--- The input ---

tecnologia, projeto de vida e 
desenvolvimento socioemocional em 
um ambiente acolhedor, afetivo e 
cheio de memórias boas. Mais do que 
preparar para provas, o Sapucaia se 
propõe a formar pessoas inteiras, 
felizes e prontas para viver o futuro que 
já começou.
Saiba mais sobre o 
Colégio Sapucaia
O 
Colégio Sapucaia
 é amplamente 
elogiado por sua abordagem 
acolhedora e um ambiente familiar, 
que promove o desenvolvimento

---

* [Task statement] Only these are to be transcribed: the line with "um ambiente acolhedor, afetivo e" and every line after it through the last line of the entries, each exactly.

* [Worked solution]
um ambiente acolhedor, afetivo e 
cheio de memórias boas. Mais do que 
preparar para provas, o Sapucaia se 
propõe a formar pessoas inteiras, 
felizes e prontas para viver o futuro que 
já começou.
Saiba mais sobre o 
Colégio Sapucaia
O 
Colégio Sapucaia
 é amplamente 
elogiado por sua abordagem 
acolhedora e um ambiente familiar, 
que promove o desenvolvimento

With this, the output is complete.